AVAILABLE RECORDS START
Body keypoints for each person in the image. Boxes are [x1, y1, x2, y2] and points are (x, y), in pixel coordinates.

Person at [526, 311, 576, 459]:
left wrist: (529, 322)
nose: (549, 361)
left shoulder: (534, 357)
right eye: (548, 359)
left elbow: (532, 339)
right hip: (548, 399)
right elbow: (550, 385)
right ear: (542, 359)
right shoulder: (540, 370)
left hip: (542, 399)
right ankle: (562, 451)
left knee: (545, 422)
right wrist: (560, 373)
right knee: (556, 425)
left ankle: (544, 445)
AVAILABLE RECORDS END
AVAILABLE RECORDS START
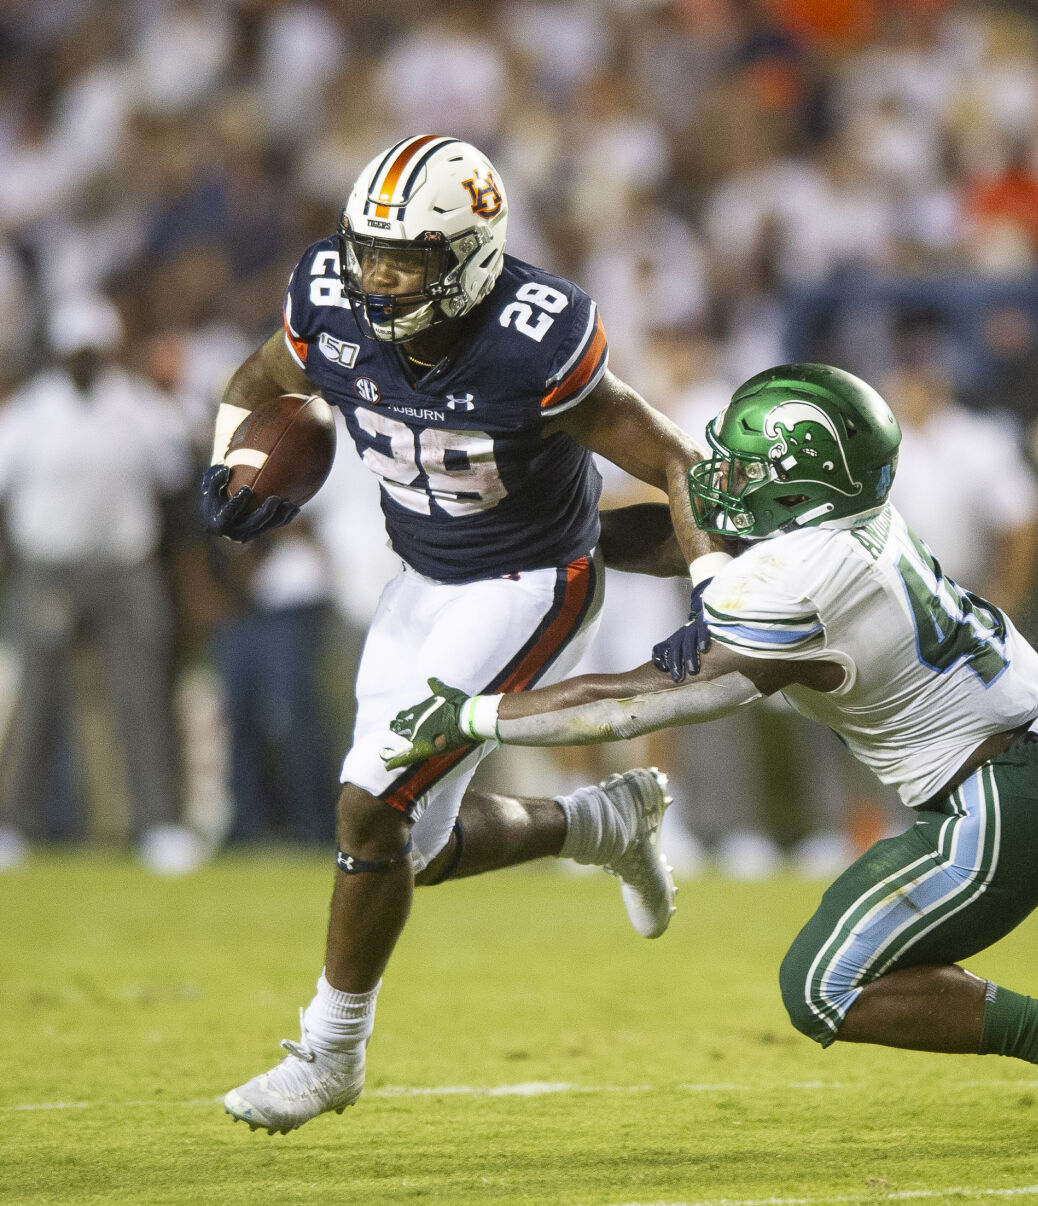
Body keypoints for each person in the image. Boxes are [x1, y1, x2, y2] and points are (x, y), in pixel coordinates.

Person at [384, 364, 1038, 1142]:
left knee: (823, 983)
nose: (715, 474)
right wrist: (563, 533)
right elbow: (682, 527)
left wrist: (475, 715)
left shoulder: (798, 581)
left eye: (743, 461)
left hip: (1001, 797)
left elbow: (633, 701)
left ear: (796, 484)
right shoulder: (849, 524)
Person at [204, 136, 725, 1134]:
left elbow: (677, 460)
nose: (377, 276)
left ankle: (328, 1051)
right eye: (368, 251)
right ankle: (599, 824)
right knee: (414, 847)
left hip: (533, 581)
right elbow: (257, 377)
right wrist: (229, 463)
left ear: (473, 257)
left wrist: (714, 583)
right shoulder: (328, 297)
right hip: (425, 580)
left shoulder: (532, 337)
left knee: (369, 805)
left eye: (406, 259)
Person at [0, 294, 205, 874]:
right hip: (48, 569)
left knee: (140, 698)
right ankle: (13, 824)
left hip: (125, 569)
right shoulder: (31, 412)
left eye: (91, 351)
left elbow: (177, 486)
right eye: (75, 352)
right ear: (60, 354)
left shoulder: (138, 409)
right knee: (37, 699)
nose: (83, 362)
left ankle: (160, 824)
AVAILABLE RECORDS END
AVAILABLE RECORDS START
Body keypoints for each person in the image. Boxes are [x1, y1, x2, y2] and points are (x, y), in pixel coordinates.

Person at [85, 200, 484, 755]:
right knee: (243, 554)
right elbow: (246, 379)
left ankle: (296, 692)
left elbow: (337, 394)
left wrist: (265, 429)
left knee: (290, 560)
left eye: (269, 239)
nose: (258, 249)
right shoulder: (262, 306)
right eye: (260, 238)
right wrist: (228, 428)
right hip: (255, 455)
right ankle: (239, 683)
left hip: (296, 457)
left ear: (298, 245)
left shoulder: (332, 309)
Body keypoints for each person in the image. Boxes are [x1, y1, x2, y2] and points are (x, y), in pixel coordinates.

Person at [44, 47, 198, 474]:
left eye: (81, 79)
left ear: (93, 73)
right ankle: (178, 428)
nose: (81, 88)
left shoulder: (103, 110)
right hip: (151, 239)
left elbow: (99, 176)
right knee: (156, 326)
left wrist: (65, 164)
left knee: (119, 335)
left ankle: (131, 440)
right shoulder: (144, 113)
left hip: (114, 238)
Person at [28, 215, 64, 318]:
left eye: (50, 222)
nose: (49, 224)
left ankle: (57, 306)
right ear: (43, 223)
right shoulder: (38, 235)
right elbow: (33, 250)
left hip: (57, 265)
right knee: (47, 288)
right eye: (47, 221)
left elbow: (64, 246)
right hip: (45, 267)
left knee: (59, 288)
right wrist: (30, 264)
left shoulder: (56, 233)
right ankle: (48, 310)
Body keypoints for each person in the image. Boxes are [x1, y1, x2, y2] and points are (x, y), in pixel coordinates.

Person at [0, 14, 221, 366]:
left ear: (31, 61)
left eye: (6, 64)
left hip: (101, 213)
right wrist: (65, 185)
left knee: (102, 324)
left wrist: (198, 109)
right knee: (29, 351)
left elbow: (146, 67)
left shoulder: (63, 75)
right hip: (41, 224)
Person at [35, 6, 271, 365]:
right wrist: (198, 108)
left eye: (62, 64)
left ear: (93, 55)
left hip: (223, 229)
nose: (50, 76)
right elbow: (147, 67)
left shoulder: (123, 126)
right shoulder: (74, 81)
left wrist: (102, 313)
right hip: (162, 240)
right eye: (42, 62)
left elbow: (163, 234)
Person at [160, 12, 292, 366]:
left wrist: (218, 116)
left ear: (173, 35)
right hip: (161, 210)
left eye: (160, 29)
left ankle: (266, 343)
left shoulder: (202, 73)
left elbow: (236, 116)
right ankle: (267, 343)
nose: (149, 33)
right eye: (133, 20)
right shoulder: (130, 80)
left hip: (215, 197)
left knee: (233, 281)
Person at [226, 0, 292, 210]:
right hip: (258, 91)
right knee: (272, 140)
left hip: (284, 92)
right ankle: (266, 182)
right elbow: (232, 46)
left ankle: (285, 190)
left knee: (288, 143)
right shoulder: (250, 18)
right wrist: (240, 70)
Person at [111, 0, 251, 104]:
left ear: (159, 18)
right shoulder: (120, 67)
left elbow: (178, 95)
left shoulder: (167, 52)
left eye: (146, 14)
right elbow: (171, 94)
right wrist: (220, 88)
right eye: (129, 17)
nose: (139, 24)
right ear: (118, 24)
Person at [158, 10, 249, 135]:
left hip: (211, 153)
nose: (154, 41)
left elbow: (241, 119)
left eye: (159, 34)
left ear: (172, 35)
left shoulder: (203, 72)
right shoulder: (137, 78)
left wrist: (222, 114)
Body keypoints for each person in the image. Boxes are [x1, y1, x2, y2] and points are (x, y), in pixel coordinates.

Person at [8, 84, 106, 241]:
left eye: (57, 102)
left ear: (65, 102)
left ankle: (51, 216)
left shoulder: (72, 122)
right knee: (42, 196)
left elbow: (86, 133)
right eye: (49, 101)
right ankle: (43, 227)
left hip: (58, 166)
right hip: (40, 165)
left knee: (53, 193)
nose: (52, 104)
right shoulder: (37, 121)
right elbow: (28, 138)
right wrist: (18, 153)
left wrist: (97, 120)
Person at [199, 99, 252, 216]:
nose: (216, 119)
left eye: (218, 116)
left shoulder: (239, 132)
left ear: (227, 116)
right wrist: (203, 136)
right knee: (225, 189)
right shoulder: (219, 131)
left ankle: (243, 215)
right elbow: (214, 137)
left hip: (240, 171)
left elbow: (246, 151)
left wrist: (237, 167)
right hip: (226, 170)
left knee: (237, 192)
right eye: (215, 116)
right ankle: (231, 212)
AVAILABLE RECORDS END
ACTIVITY> Using the data above, print exactly the lines from the line that contains "left hip: (114, 238)" through the line that contains "right ankle: (48, 310)", with both included.

WRITTEN SOLUTION>
left hip: (114, 238)
Person at [28, 215, 64, 318]:
left eye: (50, 222)
nose: (49, 224)
left ankle: (57, 306)
right ear: (43, 223)
right shoulder: (38, 235)
right elbow: (33, 250)
left hip: (57, 265)
right knee: (47, 288)
right eye: (47, 221)
left elbow: (64, 246)
right hip: (45, 267)
left knee: (59, 288)
right wrist: (30, 264)
left shoulder: (56, 233)
right ankle: (48, 310)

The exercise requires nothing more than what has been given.